• **HOW TO COMPLETE THIS TASK**
In your reply, write out the records exactly, each line intact.

• **PROVIDED DATA**
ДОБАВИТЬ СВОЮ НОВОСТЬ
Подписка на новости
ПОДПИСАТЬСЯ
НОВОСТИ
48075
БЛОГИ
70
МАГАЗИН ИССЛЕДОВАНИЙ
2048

• **ANSWER AREA**
ДОБАВИТЬ СВОЮ НОВОСТЬ
Подписка на новости
ПОДПИСАТЬСЯ
НОВОСТИ
48075
БЛОГИ
70
МАГАЗИН ИССЛЕДОВАНИЙ
2048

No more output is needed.